The Long-Term Employee
Bill Harrison is 57 years old and has been with Ross Products for 37 years. He is on a top-paying machine-operator job and has been for the last 20 years. Bill is quite active in community affairs and takes a genuine interest in most employee activities. He is very friendly and well-liked by all employees, especially the younger ones, who often come to him for advice. He is extremely helpful to these younger employees and never hesitate to help when asked. When talking with the younger employees, Bill never talks negatively about the company.
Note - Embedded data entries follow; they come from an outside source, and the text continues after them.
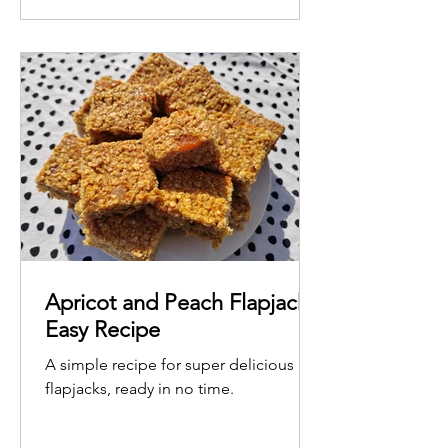
Apricot and Peach Flapjack -
Easy Recipe
A simple recipe for super delicious
flapjacks, ready in no time.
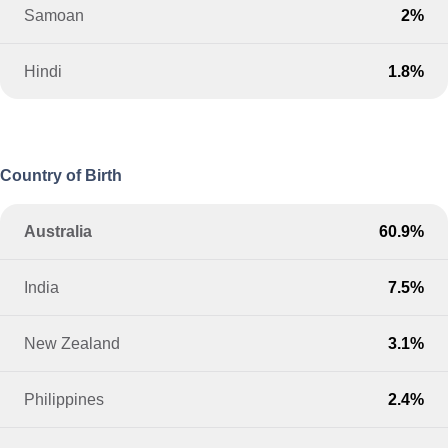
Samoan
2%
Hindi
1.8%
Country of Birth
Australia
60.9%
India
7.5%
New Zealand
3.1%
Philippines
2.4%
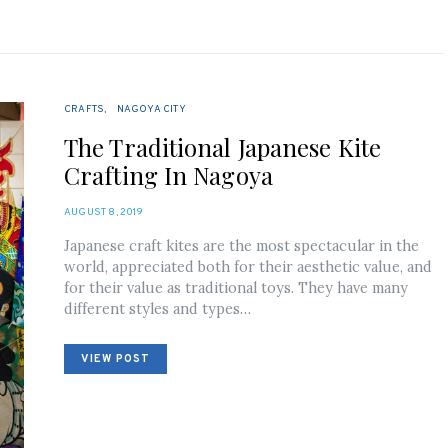
CRAFTS
NAGOYA CITY
The Traditional Japanese Kite
Crafting In Nagoya
POSTED
AUGUST 8, 2019
ON
Japanese craft kites are the most spectacular in the
world, appreciated both for their aesthetic value, and
for their value as traditional toys. They have many
different styles and types…
VIEW POST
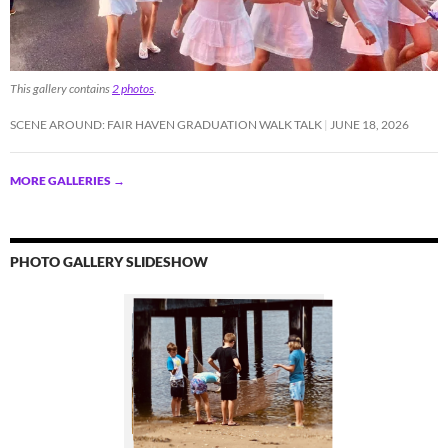
This gallery contains
2 photos
.
SCENE AROUND: FAIR HAVEN GRADUATION WALK TALK
JUNE 18, 2026
MORE GALLERIES
→
PHOTO GALLERY SLIDESHOW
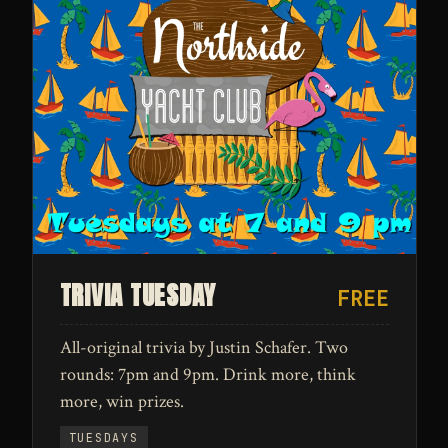
TRIVIA TUESDAY
FREE
All-original trivia by Justin Schafer. Two
rounds: 7pm and 9pm. Drink more, think
more, win prizes.
TUESDAYS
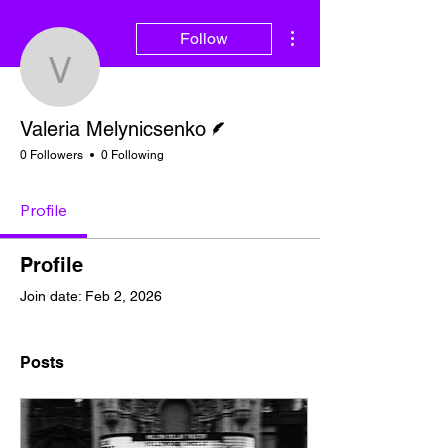
More actions
Follow
Valeria Melynicsenko
Writer
Valeria Melynicsenko
0 Followers
0 Following
Profile
Profile
Join date: Feb 2, 2026
Posts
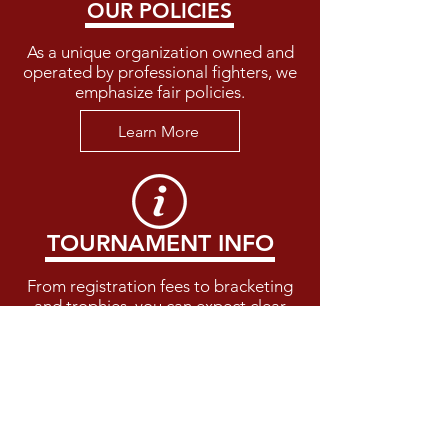
OUR POLICIES
As a unique organization owned and
operated by professional fighters, we
emphasize fair policies.
Learn More
TOURNAMENT INFO
From registration fees to bracketing
and trophies, you can expect clear
guidelines at our events.
Learn More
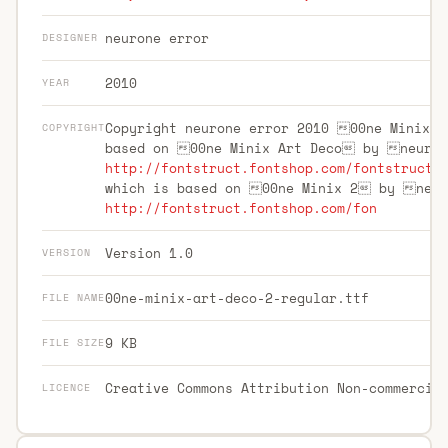
neurone error
DESIGNER
2010
YEAR
Copyright neurone error 2010 00ne Minix 
COPYRIGHT
based on 00ne Minix Art Deco by neuro
http://fontstruct.fontshop.com/fontstructo
which is based on 00ne Minix 2 by neu
http://fontstruct.fontshop.com/fon
Version 1.0
VERSION
00ne-minix-art-deco-2-regular.ttf
FILE NAME
9 KB
FILE SIZE
Creative Commons Attribution Non-commercia
LICENCE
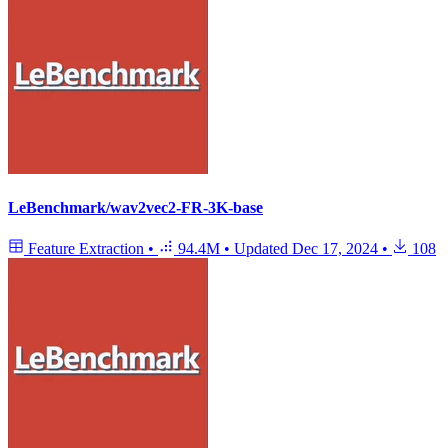
LeBenchmark/wav2vec2-FR-3K-base
Feature Extraction
•
94.4M
•
Updated
Dec 17, 2024
•
108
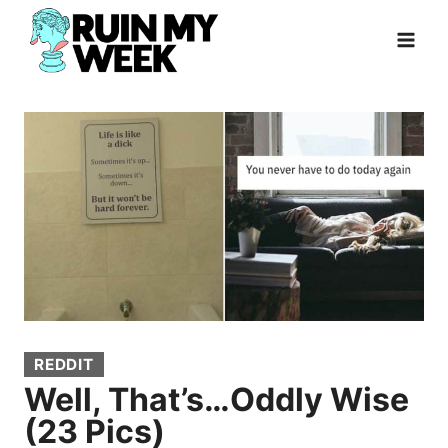
Skip
to
content
REDDIT
Well, That’s…Oddly Wise
(23 Pics)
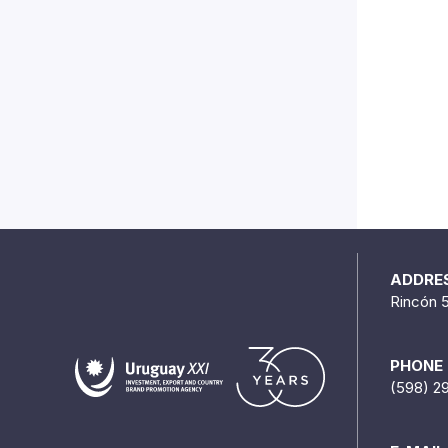
ADDRE
Rincón 
PHONE
(598) 2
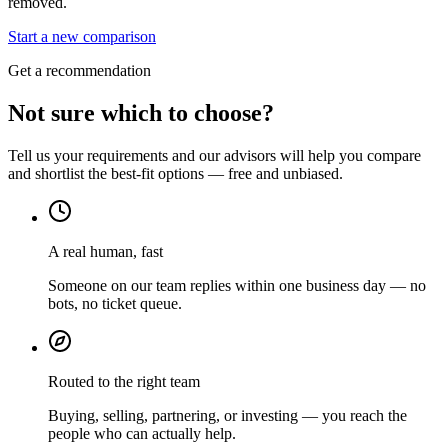
removed.
Start a new comparison
Get a recommendation
Not sure which to choose?
Tell us your requirements and our advisors will help you compare
and shortlist the best-fit options — free and unbiased.
A real human, fast
Someone on our team replies within one business day — no
bots, no ticket queue.
Routed to the right team
Buying, selling, partnering, or investing — you reach the
people who can actually help.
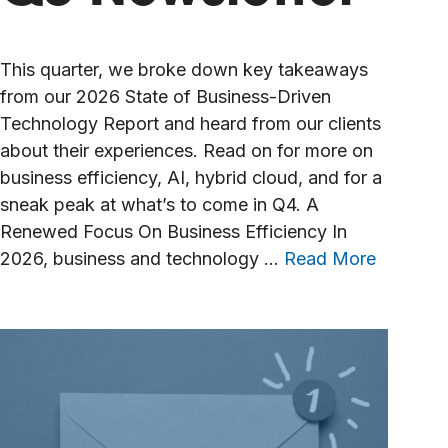
This quarter, we broke down key takeaways
from our 2026 State of Business-Driven
Technology Report and heard from our clients
about their experiences. Read on for more on
business efficiency, AI, hybrid cloud, and for a
sneak peak at what’s to come in Q4. A
Renewed Focus On Business Efficiency In
2026, business and technology …
Read More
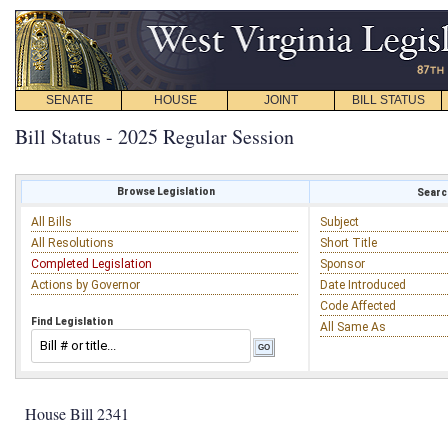
SENATE
HOUSE
JOINT
BILL STATUS
Bill Status - 2025 Regular Session
Browse Legislation
Search
All Bills
Subject
All Resolutions
Short Title
Completed Legislation
Sponsor
Actions by Governor
Date Introduced
Code Affected
Find Legislation
All Same As
House Bill 2341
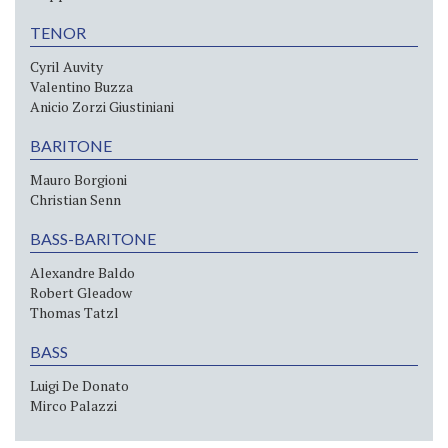
TENOR
Cyril Auvity
Valentino Buzza
Anicio Zorzi Giustiniani
BARITONE
Mauro Borgioni
Christian Senn
BASS-BARITONE
Alexandre Baldo
Robert Gleadow
Thomas Tatzl
BASS
Luigi De Donato
Mirco Palazzi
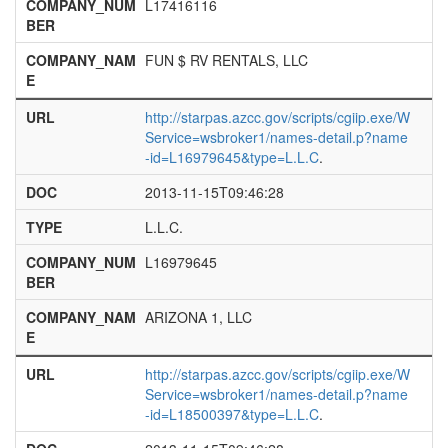
COMPANY_NUM
L17416116
BER
COMPANY_NAM
FUN $ RV RENTALS, LLC
E
URL
http://starpas.azcc.gov/scripts/cgiip.exe/W
Service=wsbroker1/names-detail.p?name
-id=L16979645&type=L.L.C
.
DOC
2013-11-15T09:46:28
TYPE
L.L.C.
COMPANY_NUM
L16979645
BER
COMPANY_NAM
ARIZONA 1, LLC
E
URL
http://starpas.azcc.gov/scripts/cgiip.exe/W
Service=wsbroker1/names-detail.p?name
-id=L18500397&type=L.L.C
.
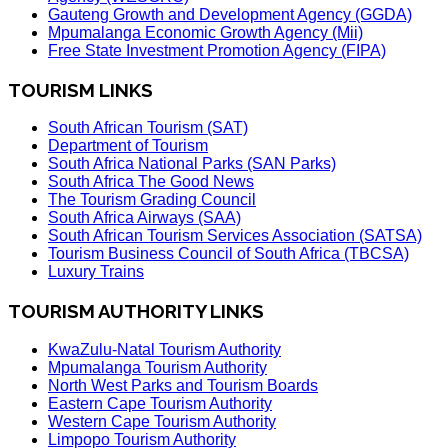
Gauteng Growth and Development Agency (GGDA)
Mpumalanga Economic Growth Agency (Mii)
Free State Investment Promotion Agency (FIPA)
TOURISM LINKS
South African Tourism (SAT)
Department of Tourism
South Africa National Parks (SAN Parks)
South Africa The Good News
The Tourism Grading Council
South Africa Airways (SAA)
South African Tourism Services Association (SATSA)
Tourism Business Council of South Africa (TBCSA)
Luxury Trains
TOURISM AUTHORITY LINKS
KwaZulu-Natal Tourism Authority
Mpumalanga Tourism Authority
North West Parks and Tourism Boards
Eastern Cape Tourism Authority
Western Cape Tourism Authority
Limpopo Tourism Authority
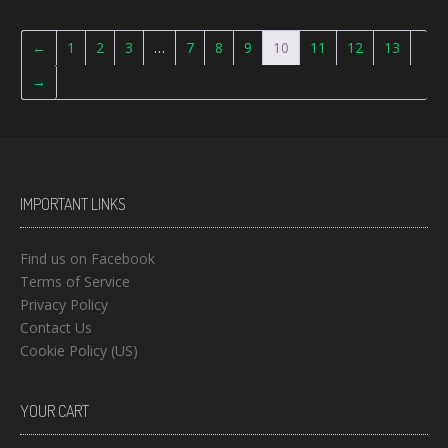
←
1
2
3
…
7
8
9
10
11
12
13
→
IMPORTANT LINKS
Find us on Facebook
Terms of Service
Privacy Policy
Contact Us
Cookie Policy (US)
YOUR CART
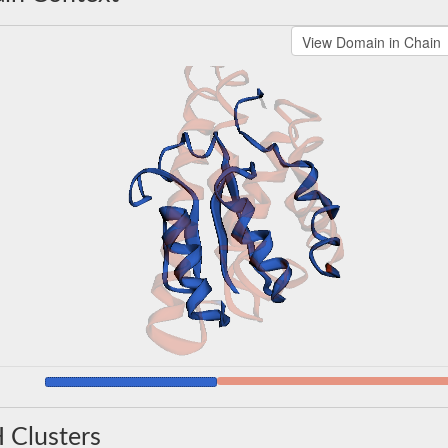
 Clusters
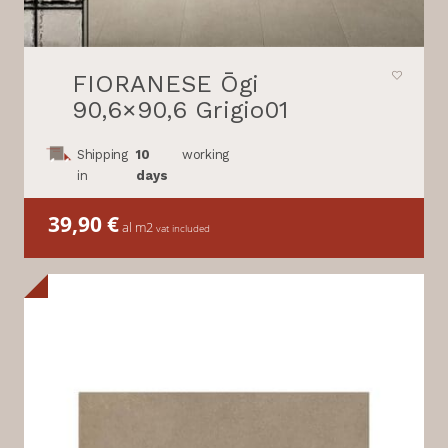
FIORANESE Ōgi
90,6×90,6 Grigio01
Shipping
10
working
in
days
39,90
€
al m2
vat included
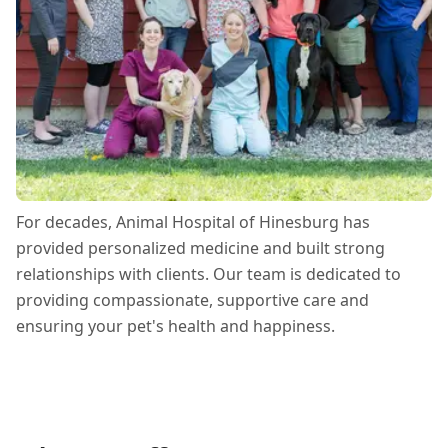
For decades, Animal Hospital of Hinesburg has
provided personalized medicine and built strong
relationships with clients. Our team is dedicated to
providing compassionate, supportive care and
ensuring your pet's health and happiness.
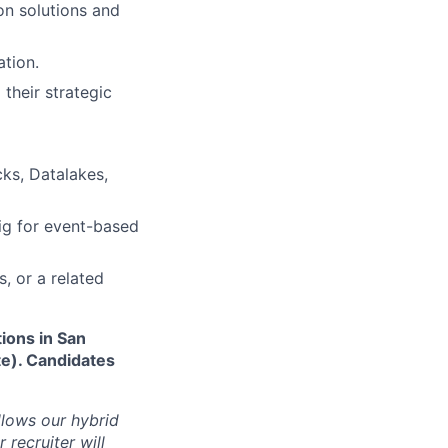
on solutions and
ation.
their strategic
cks, Datalakes,
ig for event-based
, or a related
tions in San
te). Candidates
ollows our hybrid
 recruiter will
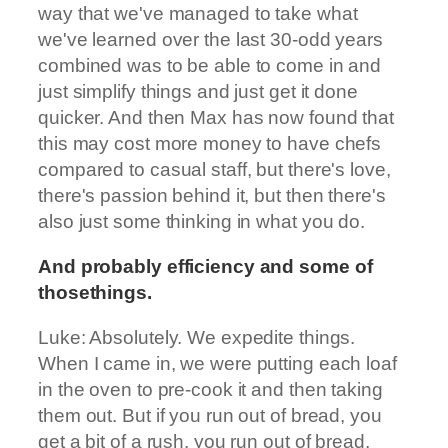
way that we've managed to take what
we've learned over the last 30-odd years
combined was to be able to come in and
just simplify things and just get it done
quicker. And then Max has now found that
this may cost more money to have chefs
compared to casual staff, but there's love,
there's passion behind it, but then there's
also just some thinking in what you do.
And probably efficiency and some of
thosethings.
Luke: Absolutely. We expedite things.
When I came in, we were putting each loaf
in the oven to pre-cook it and then taking
them out. But if you run out of bread, you
get a bit of a rush, you run out of bread,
Bill’s one shortcoming, as his supervisor Alice Jeffries sees it, is his tendency to spend too much time talking with other employees. This is not only causing Bill’s work to suffer but also, perhaps more importantly, hinders the output of others. Whenever Alice confronts Bill with the problem, Bill’s performance improves for a day or two. It never takes long, however, for Bill to slip back into his old habit of storytelling and interrupting others.
Alice considered trying to have Bill transferred to another area where he would have less opportunity to interrupt others. However, Alice concluded she needs Bill’s experience, especially since she has no available replacement for Bill’s job.
Bill is secure in his personal life. He owns a nice house and lives well. His wife works as a librarian, and their two children are grown and married. Alice has sensed that Bill thinks he is as high he’ll ever go in the company. This does not seem to bother him since he feels comfortable and likes his present job.
1. What approach to motivation would you use to try to motivate Bill? Explain in detail what you would do?
2. Suppose Alice could transfer Bill. Would you recommend that she do it? Justify your answer.